The aftermath.

“Fishin’ for squirrels?” he asked as I yanked at my line, which had cat’s cradled itself into a nest of overhanging branches. It was the first day of deer season, so I tried to take this hunter’s comment with a smile. He was feeling good about hunting, I was feeling miserable about fishing…and the worst was yet to come.

Let me backup.

The day had started better than usual with a hot breakfast and pleasant conversation with family. With my belly full and spirits high I set out for the Hidden Valley Recreation Area along the Jackson River in Bath County, Va. This portion of the Upper Jackson River above Lake Moomaw has a reputation as a good little trout stream, and although I had never seen it and the weather was chilly, I could not resist the opportunity for some fall trout fishing. I usual pack up my gear at the end of terrestrial season due to the fact that I hate nymphing…a lot. But I like fishing, and I had nothing else to do, so I glanced at the map, hopped in the car with my trusty 5wt and hit the proverbial dusty trail.

It didn’t take long to get off track. A wrong turn put me at the Hidden Valley campsite, which is not where I wanted to be, although it took me about 20 minutes to realize this and then find my way to right spot down the road. Strike one.

I eventually found the correct parking area, donned my waders, and strung up my rod. I opted for a dry/dropper rig to make myself feel a little better about the nymphing; at least a fish could take a crack at the bobber. The best portion of the Upper Jackson is a special regulation area above Hidden Valley; due to the mandatory three mile hike in, it does not get as much pressure as the rest of the river. This was my plan, but I put the kibosh on that when I realized I had forgotten to bring any blaze orange for the walk. Oh, well. Plenty of other water to fish, right?

In an attempt to not get shot, which would have been a real bummer, I decided that walking in the river upstream was probably my safest option. I was greeted with ultra-skinny water so I just began hoofing it, until I felt something funny below my feet. I looked down to see the felt sole of my left wade boot flapping in the current, hanging on by a sliver. Nothing is quite as unappealing as handling a sopping wet, frigid slab of felt in 40 degree weather. Strike two.

Undeterred, I pressed on. I tested a few holes I thought looked promising but saw no fish. Not even a sign that any fish had ever inhabited that stretch of river in history. It was about this time that I ran into Mr. Wise-Cracking Deer Hunter. Needless to say, morale was pretty low at this point, but I was able to keep it together long enough for him to get out of ear shot before I let my true feelings be known to the woods at large (Hey, he had a gun!). I broke off my flies, tied on another tandem rig – which seemed to take an hour but in actuality only took about 55 minutes – made my way to the next pool…and promptly got snagged in another stream-side bush. I do not consider myself the world’s greatest fisherman by any means, but even this was a little too much for my already frazzled nerves.

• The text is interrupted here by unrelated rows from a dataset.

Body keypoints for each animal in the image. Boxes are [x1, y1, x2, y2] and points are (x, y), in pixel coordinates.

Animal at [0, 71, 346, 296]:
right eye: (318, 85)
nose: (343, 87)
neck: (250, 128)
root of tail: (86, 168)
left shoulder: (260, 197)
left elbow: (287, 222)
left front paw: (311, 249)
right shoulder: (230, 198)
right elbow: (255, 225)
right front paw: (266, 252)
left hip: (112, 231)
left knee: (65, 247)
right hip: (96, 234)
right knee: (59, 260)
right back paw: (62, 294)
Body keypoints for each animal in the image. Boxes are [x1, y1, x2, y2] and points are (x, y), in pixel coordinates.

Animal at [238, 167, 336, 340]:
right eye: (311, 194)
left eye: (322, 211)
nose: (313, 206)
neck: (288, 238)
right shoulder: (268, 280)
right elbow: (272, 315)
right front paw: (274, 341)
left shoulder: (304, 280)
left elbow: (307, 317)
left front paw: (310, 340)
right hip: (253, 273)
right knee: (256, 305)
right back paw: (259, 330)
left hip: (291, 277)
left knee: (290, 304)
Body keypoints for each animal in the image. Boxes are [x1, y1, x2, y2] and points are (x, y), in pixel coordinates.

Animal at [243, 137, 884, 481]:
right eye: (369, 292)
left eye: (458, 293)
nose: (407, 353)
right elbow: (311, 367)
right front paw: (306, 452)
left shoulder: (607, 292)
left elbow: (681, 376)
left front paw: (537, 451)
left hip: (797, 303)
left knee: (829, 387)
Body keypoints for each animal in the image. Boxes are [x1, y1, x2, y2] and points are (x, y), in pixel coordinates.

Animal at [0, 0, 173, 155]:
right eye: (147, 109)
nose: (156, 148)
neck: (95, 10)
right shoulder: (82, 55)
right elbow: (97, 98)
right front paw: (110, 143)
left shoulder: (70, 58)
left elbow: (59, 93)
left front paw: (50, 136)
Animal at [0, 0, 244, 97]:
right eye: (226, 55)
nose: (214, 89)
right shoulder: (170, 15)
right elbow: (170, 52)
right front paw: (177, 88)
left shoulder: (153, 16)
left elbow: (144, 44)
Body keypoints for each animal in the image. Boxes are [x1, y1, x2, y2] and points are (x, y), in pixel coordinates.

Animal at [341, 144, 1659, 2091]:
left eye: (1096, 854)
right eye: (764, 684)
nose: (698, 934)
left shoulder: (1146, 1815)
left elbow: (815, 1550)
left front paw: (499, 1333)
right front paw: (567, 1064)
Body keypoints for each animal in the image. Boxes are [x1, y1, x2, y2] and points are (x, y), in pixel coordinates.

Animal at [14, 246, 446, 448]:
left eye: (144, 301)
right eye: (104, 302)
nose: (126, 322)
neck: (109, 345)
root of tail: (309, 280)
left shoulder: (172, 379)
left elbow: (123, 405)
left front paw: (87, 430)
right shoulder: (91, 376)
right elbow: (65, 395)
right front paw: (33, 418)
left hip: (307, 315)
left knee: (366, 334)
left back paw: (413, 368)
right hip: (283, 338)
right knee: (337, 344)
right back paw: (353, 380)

“Could this day get any worse?” I thought to myself as I tried to tug my fly out of this demon bush. Then my rod snapped in half. Steeeerike Three.

As I stared down disbelieving at the broken pieces of my favorite fly rod, I felt like Roy Hobbs picking up Wonderboy after that final foul ball. Unfortunately, I had no husky, wood working bat boy to bring me a Savoy Special, and there would be no floodlight destroying homerun on this day. It was a soul crushing end to what, until that point, had been a merely soul tenderizing day.

During the long, humbling walk back to the car I thought about all the things that can go wrong on a trip. I had covered most of them already: got lost, forgot essentials, came unprepared, broke vital equipment. Needless to say, it was not the finest day I’ve had on the water, but then again, I was on the water. Even though I was having a, let’s say “tough,” day out there, I could not help but smile as I schlepped back downstream, thinking about all the other good days I’ve had fishing. Sure I had gotten skunked, lost a bunch of flies, ripped apart my boot, broken a rod, and been heckled by a random stranger, but things could have been worse. I could have been doing something else besides fishing.